Clearly, this is an experimental approach that is not interested in positivistic ideas of leveraging digital media to capture and reconstruct reality, but instead approaches AR and VR technologies as an opportunity to transform and re-mix reality through self-reflexively recursive technoaesthetic operations. Here, for example, I have taken the bullet-time sequence, produced with the help of photogrammetric processes along with digital smoothing and chromakeying or green-screen replacement, and fed it back into photogrammetry software in order to distill a spatial environment and figural forms that can be explored further in virtual and augmented scenarios.
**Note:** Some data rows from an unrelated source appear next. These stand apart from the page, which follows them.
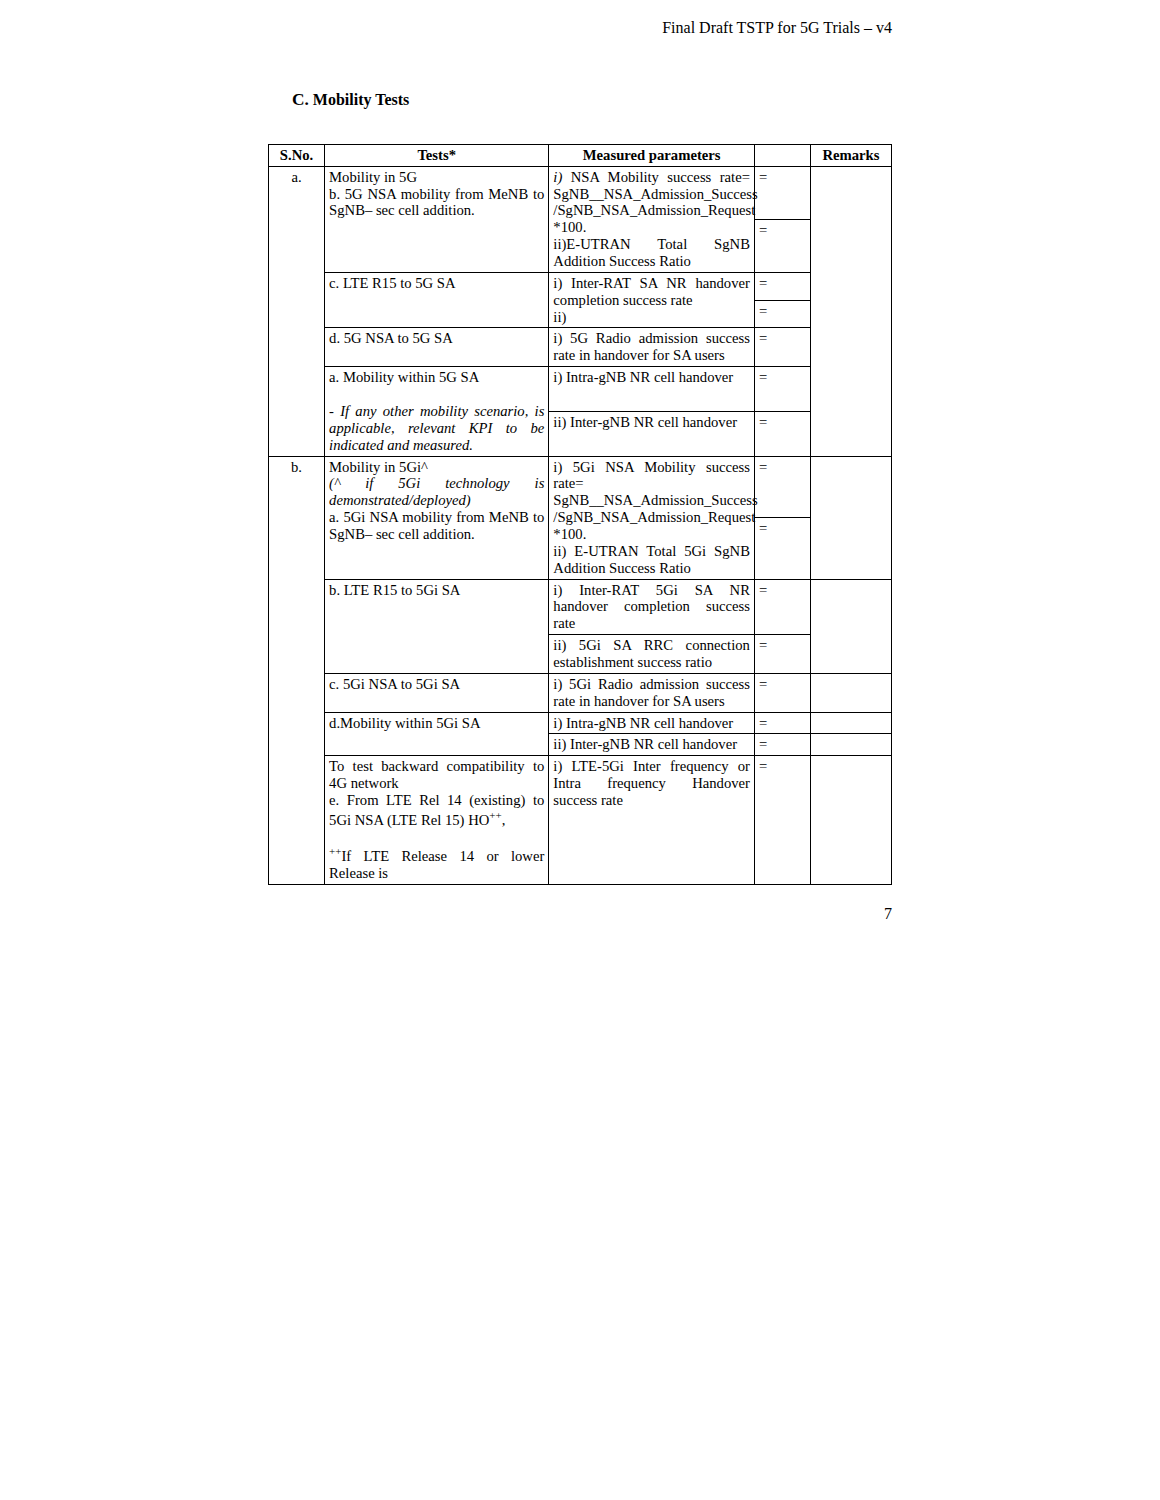Final Draft TSTP for 5G Trials – v4
C. Mobility Tests
| S.No. | Tests* | Measured parameters | | Remarks |
| --- | --- | --- | --- | --- |
| a. | Mobility in 5G b. 5G NSA mobility from MeNB to SgNB– sec cell addition. | i) NSA Mobility success rate= SgNB__NSA_Admission_Success /SgNB_NSA_Admission_Request *100. ii)E-UTRAN Total SgNB Addition Success Ratio | = | |
| = |
| c. LTE R15 to 5G SA | i) Inter-RAT SA NR handover completion success rate ii) | = |
| = |
| d. 5G NSA to 5G SA | i) 5G Radio admission success rate in handover for SA users | = |
| a. Mobility within 5G SA - If any other mobility scenario, is applicable, relevant KPI to be indicated and measured. | i) Intra-gNB NR cell handover | = |
| ii) Inter-gNB NR cell handover | = |
| b. | Mobility in 5Gi^ (^ if 5Gi technology is demonstrated/deployed) a. 5Gi NSA mobility from MeNB to SgNB– sec cell addition. | i) 5Gi NSA Mobility success rate= SgNB__NSA_Admission_Success /SgNB_NSA_Admission_Request *100. ii) E-UTRAN Total 5Gi SgNB Addition Success Ratio | = | |
| = |
| b. LTE R15 to 5Gi SA | i) Inter-RAT 5Gi SA NR handover completion success rate | = | |
| ii) 5Gi SA RRC connection establishment success ratio | = |
| c. 5Gi NSA to 5Gi SA | i) 5Gi Radio admission success rate in handover for SA users | = | |
| d.Mobility within 5Gi SA | i) Intra-gNB NR cell handover | = | |
| ii) Inter-gNB NR cell handover | = | |
| To test backward compatibility to 4G network e. From LTE Rel 14 (existing) to 5Gi NSA (LTE Rel 15) HO ++ , ++ If LTE Release 14 or lower Release is | i) LTE-5Gi Inter frequency or Intra frequency Handover success rate | = | |
7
Doing so does not, of course, present to us a “truth” understood as a faithful reconstruction of pro-filmic reality. On the contrary, the abstraction and incoherence of these objects foreground the collision of human and informatic realities and incompatible relations to time and space. If such processes have analytical or theoretical value, it resides not in a positivistic but rather a deformative relation to data, both computational and experiential. Indeed, the payoff, as I see it, of interacting with these objects is in the emergence of a new operational aesthetic, one that transforms the original operational aesthetic of the scenario—its splitting of attention between spectacle and apparatus—and redirects it to a second-order awareness of our involvement in mixed reality as itself a volatile mixture of technoaesthetic forms. Ultimately, this approach questions the boundaries between art and technology and reimagines the “doing” of digital media theory as a form of embodied, operational, and aesthetic practice.